If tokenized assets are confined to heavily regulated, centralized venues, they may end up looking similar to today’s markets, just running on different infrastructure. If, instead, they can trade on permissionless, non-custodial protocols, a more open and globally accessible financial ecosystem could emerge, with 24/7 markets and lower barriers to entry.

SIFMA, Citadel, and other incumbents highlight systemic risk and regulatory consistency. DeFi advocates highlight competition, efficiency, and the possibility of reducing reliance on large financial intermediaries. The SEC will have to decide how much weight to give each of these considerations as it refines its policy.

What comes next?

The Commission is expected to continue gathering input from both traditional institutions and DeFi advocates as it drafts rules or exemptions related to tokenized securities and decentralized trading.

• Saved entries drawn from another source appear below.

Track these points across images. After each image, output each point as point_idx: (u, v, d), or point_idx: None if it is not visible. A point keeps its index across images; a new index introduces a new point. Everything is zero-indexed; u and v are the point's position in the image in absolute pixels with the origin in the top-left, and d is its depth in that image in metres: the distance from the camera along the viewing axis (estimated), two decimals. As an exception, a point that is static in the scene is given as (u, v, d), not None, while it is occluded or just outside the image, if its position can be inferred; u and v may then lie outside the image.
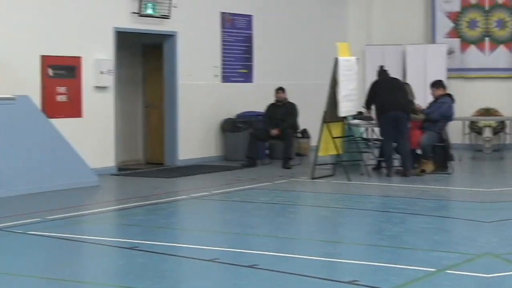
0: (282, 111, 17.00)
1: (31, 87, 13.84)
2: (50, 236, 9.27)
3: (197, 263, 7.98)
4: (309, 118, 17.66)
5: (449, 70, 20.34)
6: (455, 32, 20.82)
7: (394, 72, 16.44)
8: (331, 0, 21.18)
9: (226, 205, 12.14)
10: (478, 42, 20.67)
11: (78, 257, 8.60)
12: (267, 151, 17.79)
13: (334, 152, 14.79)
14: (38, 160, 12.86)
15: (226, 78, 18.11)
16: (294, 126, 17.10)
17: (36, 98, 13.83)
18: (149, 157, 17.62)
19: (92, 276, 7.69)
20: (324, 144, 14.65)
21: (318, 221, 10.86)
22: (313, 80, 19.80)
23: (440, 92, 15.43)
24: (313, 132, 17.24)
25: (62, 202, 11.94)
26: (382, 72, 15.33)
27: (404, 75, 20.07)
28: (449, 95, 15.49)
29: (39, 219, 10.37)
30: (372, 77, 15.81)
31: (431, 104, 15.41)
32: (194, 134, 17.30)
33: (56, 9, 14.40)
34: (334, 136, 14.65)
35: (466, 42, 20.74)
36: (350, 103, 14.90)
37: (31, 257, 8.19)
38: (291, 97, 17.25)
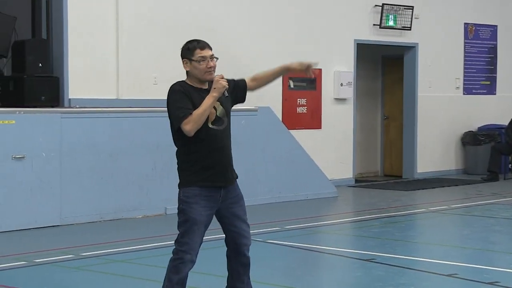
0: (527, 124, 16.43)
1: (272, 98, 14.16)
2: (288, 246, 9.45)
3: (435, 277, 7.84)
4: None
5: None
6: None
7: None
8: None
9: (466, 220, 11.85)
10: None
11: (315, 267, 8.69)
12: (510, 165, 17.27)
13: None
14: (279, 170, 13.13)
15: (467, 90, 17.72)
16: (540, 140, 16.46)
17: (277, 109, 14.15)
18: (386, 169, 17.54)
19: (329, 287, 7.75)
20: None
21: None
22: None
23: None
24: (560, 146, 16.49)
25: (300, 212, 12.14)
26: None
27: None
28: None
29: (278, 228, 10.60)
30: None
31: None
32: (433, 147, 17.05)
33: (299, 22, 14.67)
34: None
35: None
36: None
37: (270, 265, 8.38)
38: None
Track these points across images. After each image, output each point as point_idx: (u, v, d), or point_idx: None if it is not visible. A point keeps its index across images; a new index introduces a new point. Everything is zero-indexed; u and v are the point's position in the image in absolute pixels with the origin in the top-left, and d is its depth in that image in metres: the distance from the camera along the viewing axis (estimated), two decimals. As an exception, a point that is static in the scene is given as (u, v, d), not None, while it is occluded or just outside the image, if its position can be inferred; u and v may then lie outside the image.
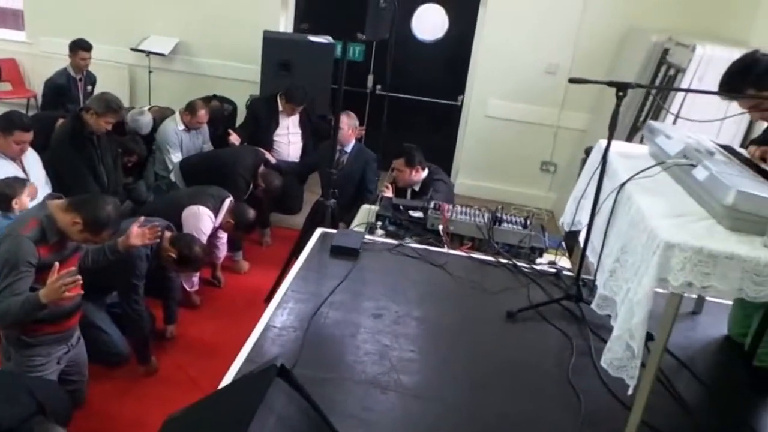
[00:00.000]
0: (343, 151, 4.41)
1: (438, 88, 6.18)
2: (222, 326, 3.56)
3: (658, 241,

The final framework will likely attempt to reconcile three competing goals: maintaining investor protection, ensuring fair and orderly markets, and not shutting down promising financial innovations before they can mature. Whether non-custodial platforms are ultimately treated like exchanges-or recognized as something fundamentally new-will be a decisive factor in how far DeFi can go within regulated markets.

For now, the standoff between DeFi proponents and Wall Street underscores a larger question: should regulation adapt to new technology, or should new technology be forced to fit into old regulatory molds? The SEC’s answer will resonate far beyond DeFi, shaping the broader evolution of digital finance in the years ahead.